- Theatrical release poster
- Directed by: D. Yoganand
- Written by: Kannadasan
- Produced by: A. C. Pillai
- Starring: M. G. Ramachandran Padmini
- Cinematography: P. L. Roy
- Edited by: M. S. Mani C. P. Jambulingam D. Durairajan Vasu
- Music by: K. V. Mahadevan
- Production company: Saraswathy Pictures
- Release date: 14 January 1962;
- Running time: 167 minutes
- Country: India
- Language: Tamil

= Rani Samyuktha =

Rani Samyuktha is a 1962 Indian Tamil-language historical romance film directed by D. Yoganand and written by Kannadasan. The film stars M. G. Ramachandran as Prithviraj Chauhan and Padmini as the eponymous queen. It was released on 14 January 1962, and performed averagely.

== Plot ==

Prithvirajan falls in love when he sees a portrait of princess Samyuktha. To insult him, her father Jayachandran installs his statue at the entrance to the palace hall where the svayamvara (a ceremony to choose the bridegroom) by the princess is to take place. Getting wind of it, Prithvirajan rushes to the spot on a horse and carries away his sweetheart, while others present watch shocked and stunned.

== Cast ==

- M. G. Ramachandran as Prithviraj Chauhan
- Padmini as Rani Samyuktha
- M. N. Nambiar as Muhammad Ghori (guest appearance)
- Ragini as Amrawathi
- K. A. Thangavelu
- M. G. Chakrapani as Shankaroy
- M. N. Rajam as Bhawani
- M. Saroja
- S. V. Sahasranamam as Jaichandra

== Production ==
The story of Samyukta and Prithviraj Chauhan, a popular love story, had been filmed several times in Indian cinema. In 1942, it was made in Tamil, titled Prithivirajan, with P. U. Chinnappa and A. Sakunthala starring. Rani Samyuktha, the 1962 edition of the same story, was produced by A. C. Pillai, then a small-time bank clerk.

== Soundtrack ==
The music was composed by K. V. Mahadevan, while the lyrics were written by Kannadasan.
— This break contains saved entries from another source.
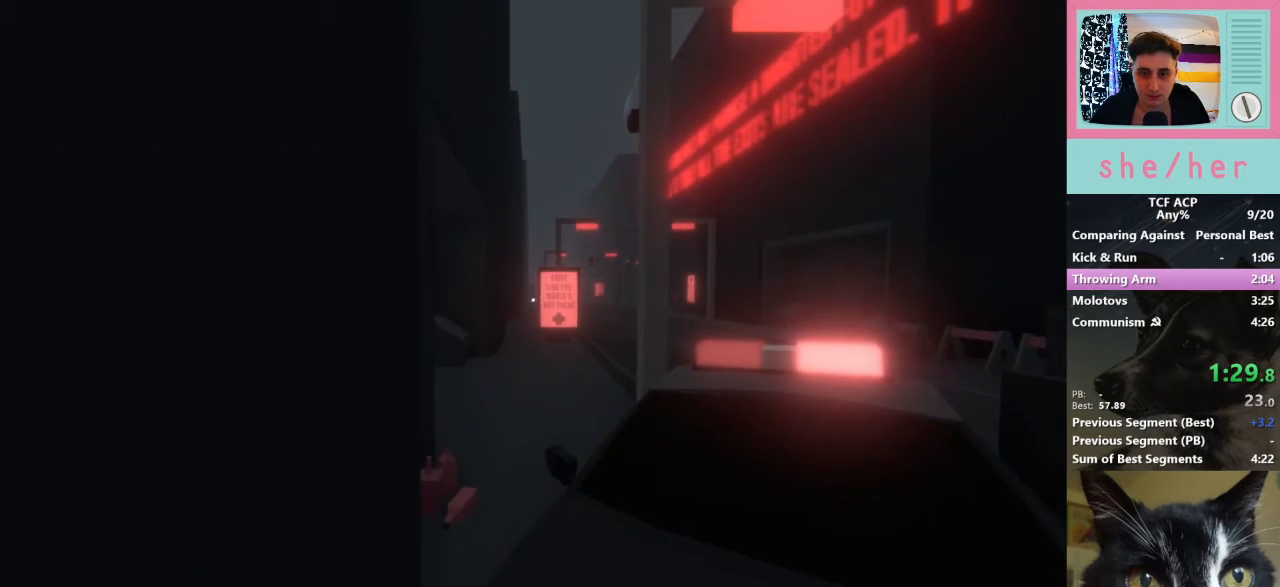
{"keys": ["d", "shift", "w"], "mouse": [], "events": [[67, "a", "down"], [67, "d", "up"], [400, "a", "up"], [467, "d", "down"]]}
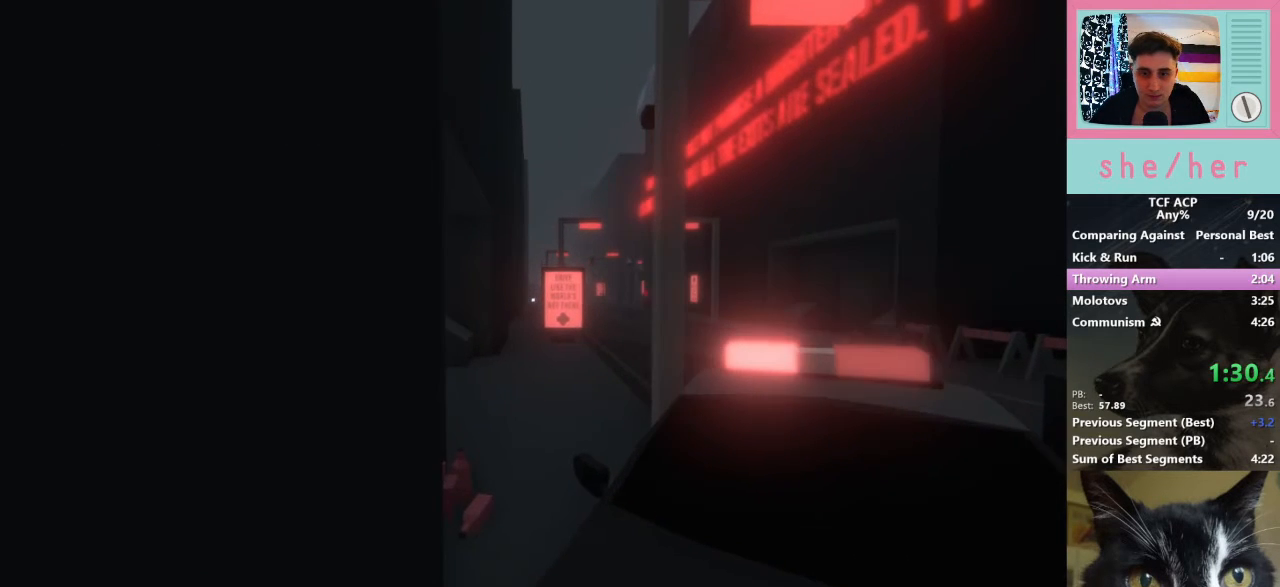
{"keys": ["a", "d", "shift", "w"], "mouse": [], "events": [[500, "a", "down"]]}
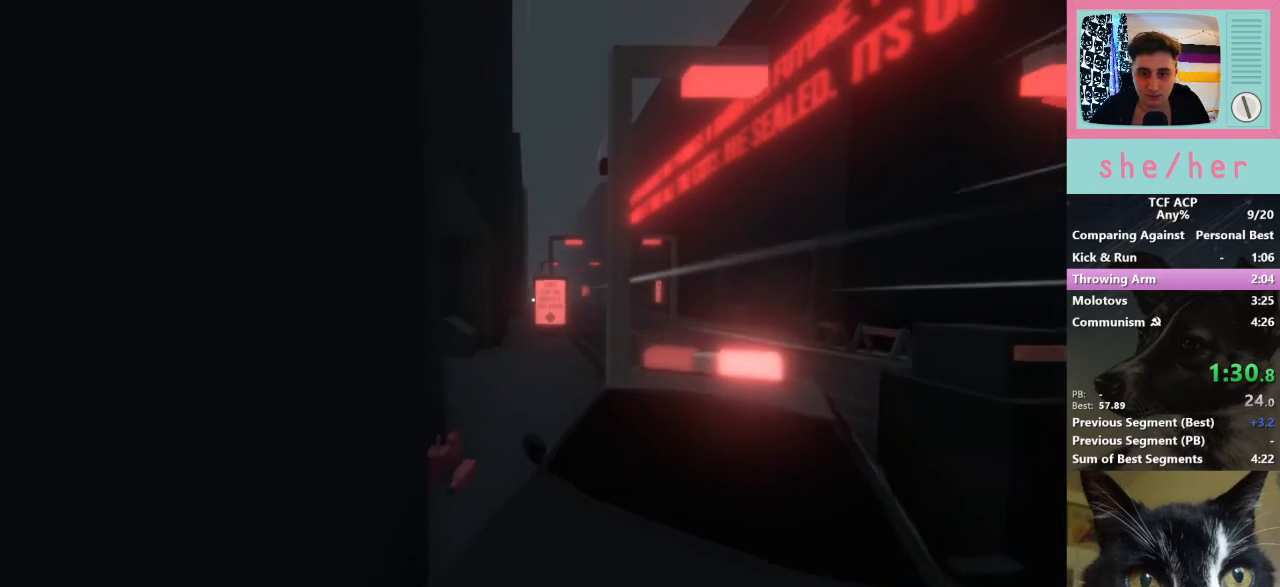
{"keys": ["d", "shift", "w"], "mouse": [], "events": [[67, "d", "up"], [433, "a", "up"], [433, "d", "down"]]}
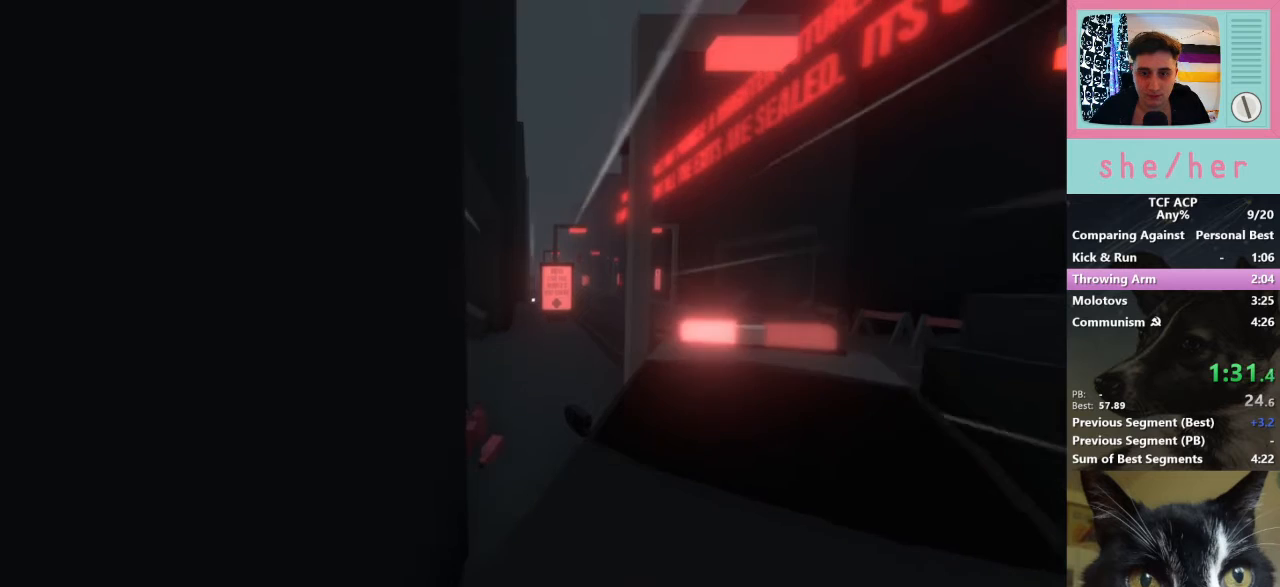
{"keys": ["d", "shift", "w"], "mouse": [], "events": []}
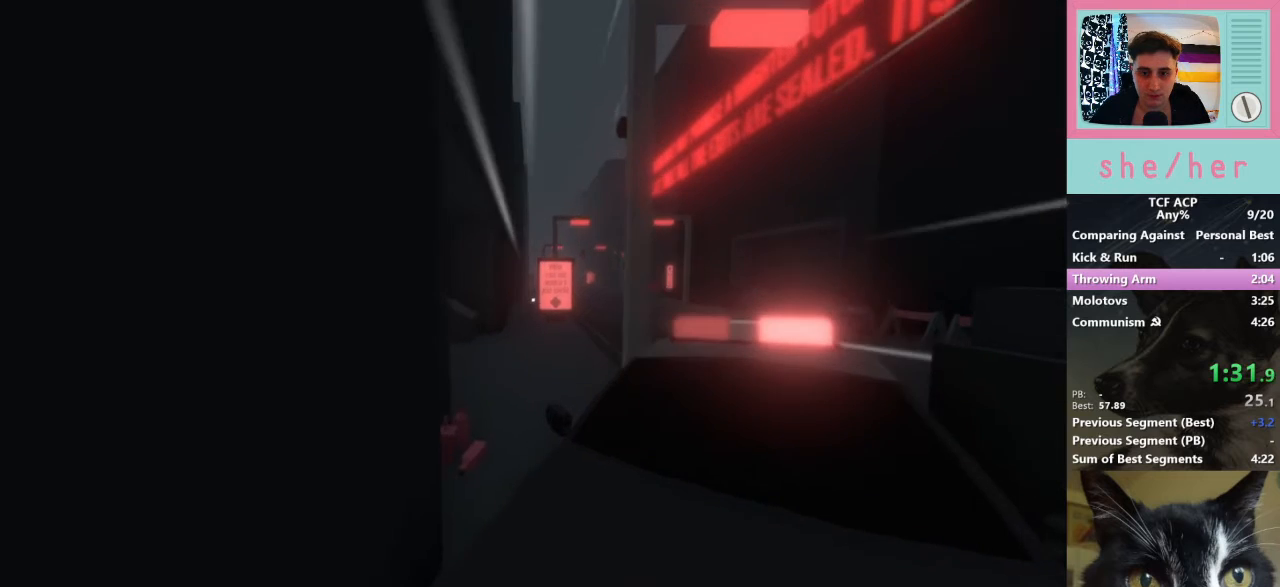
{"keys": ["a", "shift", "w"], "mouse": [], "events": [[233, "a", "down"], [233, "d", "up"]]}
| Song | Singers | Length |
|---|---|---|
| "Nilavenna Pesum Kuyilenna Paadum" | T. M. Soundararajan & P. Susheela | 02:46 |
| "Chitthiratthil Pennezhudhi Seerpadutthum" | K. Jamuna Rani | 03:13 |
| "Idazh Irandum Paadattum" | T. M. Soundararajan & T. S. Bagavathi | 03:14 |
| "Nenjirukkum Varaikkum Ninaivirukkum" | P. Susheela | 02:55 |
| "Oho Vennilaa O Vennilaa" | T. M. Soundararajan & P. Susheela | 03:08 |
| "Mannavar Kulam Paramma" | P. Susheela | 04:01 |
| "Mullaimalar Kaadu Engal Mananvan Ponnaadu" | A. P. Komala | 03:42 |
| "Paavai Unakku Seidhi Teriyumaa" | P. Susheela | 3:09 |

== Release and reception ==
Rani Samyuktha was released on 14 January 1962, and performed averagely. Historian Randor Guy wrote in 2015 that there was a talk among Ramachandran's close friends that a misunderstanding arose between him and the producer and that somewhat affected his performance in the film.